• **What you will do**: Wherever the word "alto" appears in a line of the data, that line should be copied.
^^^^
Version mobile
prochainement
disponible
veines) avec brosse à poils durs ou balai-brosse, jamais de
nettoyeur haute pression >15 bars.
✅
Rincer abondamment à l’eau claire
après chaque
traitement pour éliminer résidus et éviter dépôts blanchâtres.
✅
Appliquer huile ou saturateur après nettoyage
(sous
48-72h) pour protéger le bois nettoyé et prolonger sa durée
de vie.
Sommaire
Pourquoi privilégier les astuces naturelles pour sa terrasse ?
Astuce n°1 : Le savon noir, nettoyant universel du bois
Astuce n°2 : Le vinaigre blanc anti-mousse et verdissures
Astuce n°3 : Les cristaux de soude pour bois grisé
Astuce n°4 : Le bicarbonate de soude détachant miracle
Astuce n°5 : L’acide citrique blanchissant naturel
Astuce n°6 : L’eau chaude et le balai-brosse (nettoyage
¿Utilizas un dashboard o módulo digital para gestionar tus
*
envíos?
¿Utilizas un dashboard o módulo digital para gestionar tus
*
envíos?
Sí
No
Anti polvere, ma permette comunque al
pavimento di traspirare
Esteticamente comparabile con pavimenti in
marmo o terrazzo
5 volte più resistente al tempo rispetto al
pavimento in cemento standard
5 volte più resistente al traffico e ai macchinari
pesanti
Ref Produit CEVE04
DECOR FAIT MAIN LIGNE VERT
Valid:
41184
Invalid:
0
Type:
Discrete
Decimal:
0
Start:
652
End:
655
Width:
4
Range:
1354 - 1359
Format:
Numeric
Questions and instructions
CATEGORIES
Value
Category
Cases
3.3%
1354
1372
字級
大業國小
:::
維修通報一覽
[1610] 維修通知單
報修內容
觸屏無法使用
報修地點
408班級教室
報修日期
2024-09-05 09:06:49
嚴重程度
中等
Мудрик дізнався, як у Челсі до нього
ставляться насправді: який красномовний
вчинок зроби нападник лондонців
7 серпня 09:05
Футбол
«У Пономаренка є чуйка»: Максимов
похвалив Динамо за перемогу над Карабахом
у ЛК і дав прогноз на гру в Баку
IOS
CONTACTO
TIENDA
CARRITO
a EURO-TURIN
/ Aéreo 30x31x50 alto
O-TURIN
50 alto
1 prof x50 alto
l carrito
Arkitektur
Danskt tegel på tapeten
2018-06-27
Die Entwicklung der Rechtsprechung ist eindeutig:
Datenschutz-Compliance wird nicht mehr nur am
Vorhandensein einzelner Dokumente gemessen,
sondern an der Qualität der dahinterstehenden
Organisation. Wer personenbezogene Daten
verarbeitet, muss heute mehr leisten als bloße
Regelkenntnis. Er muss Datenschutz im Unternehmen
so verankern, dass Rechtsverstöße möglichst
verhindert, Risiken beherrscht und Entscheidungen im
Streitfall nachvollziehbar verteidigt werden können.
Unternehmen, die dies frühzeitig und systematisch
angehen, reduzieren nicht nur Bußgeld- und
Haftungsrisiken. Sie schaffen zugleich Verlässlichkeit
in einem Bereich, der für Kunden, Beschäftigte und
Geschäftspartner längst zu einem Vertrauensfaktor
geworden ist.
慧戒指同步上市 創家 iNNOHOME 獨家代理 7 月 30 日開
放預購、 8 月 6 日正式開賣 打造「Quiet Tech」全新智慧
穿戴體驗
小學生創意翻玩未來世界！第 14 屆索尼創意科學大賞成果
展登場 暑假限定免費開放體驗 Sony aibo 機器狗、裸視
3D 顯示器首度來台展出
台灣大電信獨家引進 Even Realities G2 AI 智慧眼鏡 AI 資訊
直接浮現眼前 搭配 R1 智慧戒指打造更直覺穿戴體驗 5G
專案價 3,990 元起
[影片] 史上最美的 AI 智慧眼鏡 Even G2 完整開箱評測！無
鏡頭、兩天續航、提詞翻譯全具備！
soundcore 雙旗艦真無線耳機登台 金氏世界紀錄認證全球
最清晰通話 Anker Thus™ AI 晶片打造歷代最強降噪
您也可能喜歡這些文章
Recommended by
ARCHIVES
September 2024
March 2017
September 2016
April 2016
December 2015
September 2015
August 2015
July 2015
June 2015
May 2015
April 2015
^^^^
• **Problem solution**:
/ Aéreo 30x31x50 alto
50 alto
1 prof x50 alto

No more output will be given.